WEMBLEY STADIUM'S signature roof arch is being primed for a dramatic lifting sequence next month.
Delivery of the final piece of the arch was due earlier this week. It is being assembled in a horizontal position ahead of the four to six week lift.
Steelwork subcontractor, Cleveland Bridge is responsible for the arch raising operation.
The pencil-ended bases of the 315m span, 7m internal diameter lattice arch have already been connected to a pin joint which will allow the arch to rotate as it is raised.
The bulk of the lift is expected to take place in February and March depending on the weather.
Raising the 315m long structure will follow a similar procedure to that used on the London Eye in September 1999 (NCE 16 September 1999).
'Cables will pull the arch up from the ground. To do this, they will run over temporary towers that will provide an angle to generate the initial upward force, ' said principal contractor, Multiplex project director Ashley Muldoon 'For the London Eye, one central support tower was built.
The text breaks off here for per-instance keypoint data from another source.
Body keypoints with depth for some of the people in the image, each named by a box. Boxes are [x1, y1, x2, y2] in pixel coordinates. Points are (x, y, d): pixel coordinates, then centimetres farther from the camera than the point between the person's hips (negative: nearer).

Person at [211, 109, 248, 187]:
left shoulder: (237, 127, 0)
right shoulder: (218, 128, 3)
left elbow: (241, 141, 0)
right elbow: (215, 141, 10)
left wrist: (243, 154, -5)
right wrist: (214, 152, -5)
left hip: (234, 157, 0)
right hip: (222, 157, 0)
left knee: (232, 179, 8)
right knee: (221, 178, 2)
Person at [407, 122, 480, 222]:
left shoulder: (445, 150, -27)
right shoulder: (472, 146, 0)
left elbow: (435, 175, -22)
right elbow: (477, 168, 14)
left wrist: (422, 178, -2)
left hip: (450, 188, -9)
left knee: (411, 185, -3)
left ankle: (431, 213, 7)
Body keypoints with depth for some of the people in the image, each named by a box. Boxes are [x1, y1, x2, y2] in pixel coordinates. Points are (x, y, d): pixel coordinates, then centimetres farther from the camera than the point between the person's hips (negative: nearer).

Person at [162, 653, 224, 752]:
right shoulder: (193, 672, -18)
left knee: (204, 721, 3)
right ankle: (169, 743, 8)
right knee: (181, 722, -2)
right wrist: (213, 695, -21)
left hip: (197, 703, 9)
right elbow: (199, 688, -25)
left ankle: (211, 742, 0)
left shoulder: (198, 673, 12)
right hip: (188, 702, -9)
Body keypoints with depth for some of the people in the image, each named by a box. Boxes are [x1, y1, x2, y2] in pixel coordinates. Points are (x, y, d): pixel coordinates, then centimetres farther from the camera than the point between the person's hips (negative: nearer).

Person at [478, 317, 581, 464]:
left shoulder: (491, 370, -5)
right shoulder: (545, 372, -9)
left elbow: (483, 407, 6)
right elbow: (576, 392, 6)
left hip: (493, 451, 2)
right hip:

This remained stationary during the lifting process. But at Wembley, five such towers will be used - and this time they will be moving, ' said Muldoon.
The temporary towers are designed as turning struts and have been built between the arch and the jacking points. Two of them are 46m tall, two are 82m and the centre support is 102m.
These will rotate on their bases in the direction of the arch's movement, helping to maximise the performance of the jacks and reduce the compression forces.
Engineers have studied problems encountered with the London Eye lift to ensure the Wembley arch operation runs smoothly.